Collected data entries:
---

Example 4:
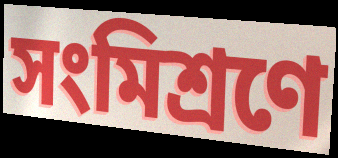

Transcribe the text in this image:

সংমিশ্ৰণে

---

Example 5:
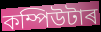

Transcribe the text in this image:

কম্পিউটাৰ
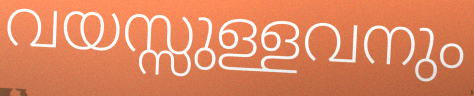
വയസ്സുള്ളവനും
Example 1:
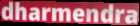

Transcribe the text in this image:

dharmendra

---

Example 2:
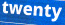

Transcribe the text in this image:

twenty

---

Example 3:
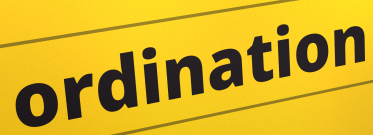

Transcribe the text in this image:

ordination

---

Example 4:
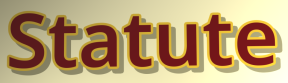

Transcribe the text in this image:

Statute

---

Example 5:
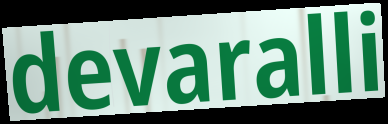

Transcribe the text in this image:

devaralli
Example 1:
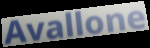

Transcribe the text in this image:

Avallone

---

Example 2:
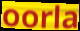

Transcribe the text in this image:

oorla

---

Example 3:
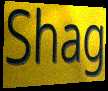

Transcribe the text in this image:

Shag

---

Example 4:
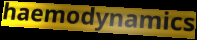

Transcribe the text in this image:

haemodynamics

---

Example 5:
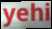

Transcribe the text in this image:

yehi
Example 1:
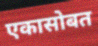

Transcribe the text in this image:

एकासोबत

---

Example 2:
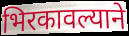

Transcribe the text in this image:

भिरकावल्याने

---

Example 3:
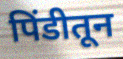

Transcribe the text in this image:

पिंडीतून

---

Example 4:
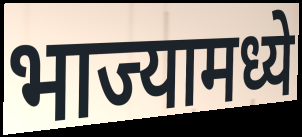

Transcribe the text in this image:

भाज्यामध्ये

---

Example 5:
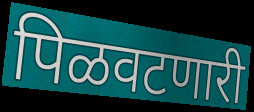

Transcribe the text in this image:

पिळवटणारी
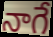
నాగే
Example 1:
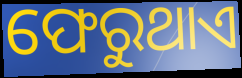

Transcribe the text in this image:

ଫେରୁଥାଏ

- Work to be completed
For each entry, copy the text exactly and leave out any image it carries.

- Result for this task
---

Example 4:

Transcribe the text in this image:

সংমিশ্ৰণে

---

Example 5:

Transcribe the text in this image:

কম্পিউটাৰ
വയസ്സുള്ളവനും
Example 1:

Transcribe the text in this image:

dharmendra

---

Example 2:

Transcribe the text in this image:

twenty

---

Example 3:

Transcribe the text in this image:

ordination

---

Example 4:

Transcribe the text in this image:

Statute

---

Example 5:

Transcribe the text in this image:

devaralli
Example 1:

Transcribe the text in this image:

Avallone

---

Example 2:

Transcribe the text in this image:

oorla

---

Example 3:

Transcribe the text in this image:

Shag

---

Example 4:

Transcribe the text in this image:

haemodynamics

---

Example 5:

Transcribe the text in this image:

yehi
Example 1:

Transcribe the text in this image:

एकासोबत

---

Example 2:

Transcribe the text in this image:

भिरकावल्याने

---

Example 3:

Transcribe the text in this image:

पिंडीतून

---

Example 4:

Transcribe the text in this image:

भाज्यामध्ये

---

Example 5:

Transcribe the text in this image:

पिळवटणारी
నాగే
Example 1:

Transcribe the text in this image:

ଫେରୁଥାଏ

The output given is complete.